The median age in the city was 32.8 years. 26.8% of residents were under the age of 18; 8.9% were between the ages of 18 and 24; 26.8% were from 25 to 44; 22.7% were from 45 to 64; and 14.6% were 65 years of age or older. The gender makeup of the city was 51.2% male and 48.8% female.

===2000 census===
As of the 2000 census, there were 91 people, 36 households, and 24 families living in the city. The population density was 22.8 PD/sqmi. There were 56 housing units at an average density of 14.0 /sqmi. The racial makeup of the city was 97.80% White and 2.20% Asian. Hispanic or Latino of any race were 1.10% of the population.

There were 36 households, out of which 27.8% had children under the age of 18 living with them, 61.1% were married couples living together, 2.8% had a female householder with no husband present, and 33.3% were non-families. 30.6% of all households were made up of individuals, and 13.9% had someone living alone who was 65 years of age or older. The average household size was 2.53 and the average family size was 3.25.

In the city, the population was spread out, with 28.6% under the age of 18, 7.7% from 18 to 24, 25.3% from 25 to 44, 20.9% from 45 to 64, and 17.6% who were 65 years of age or older. The median age was 37 years. For every 100 females, there were 122.0 males. For every 100 females age 18 and over, there were 116.7 males.

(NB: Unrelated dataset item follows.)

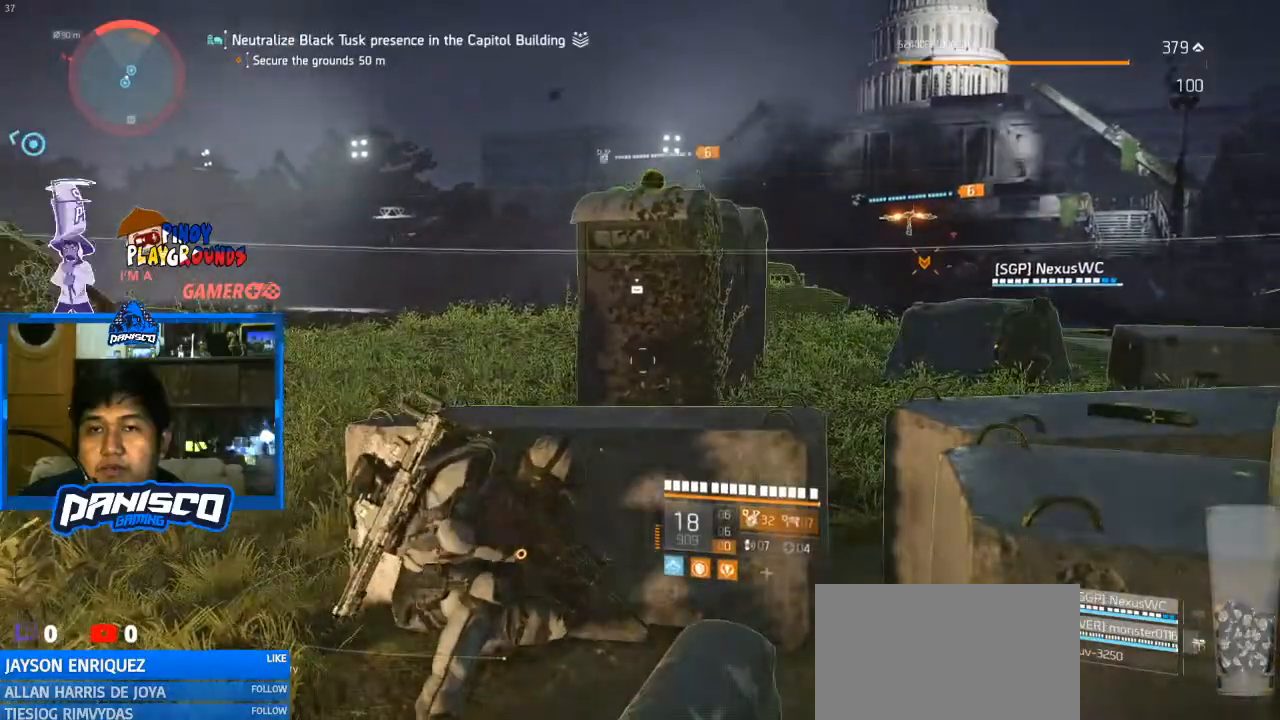
{"keys": [], "mouse": [], "events": []}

The median income for a household in the city was $31,250, and the median income for a family was $29,583. Males had a median income of $21,250 versus $21,875 for females. The per capita income for the city was $14,606. There were 7.4% of families and 5.2% of the population living below the poverty line, including no under eighteens and 18.5% of those over 64.

==Events==
Effie is home to The Effie North Star Stampede. The annual rodeo is held on the last weekend in July.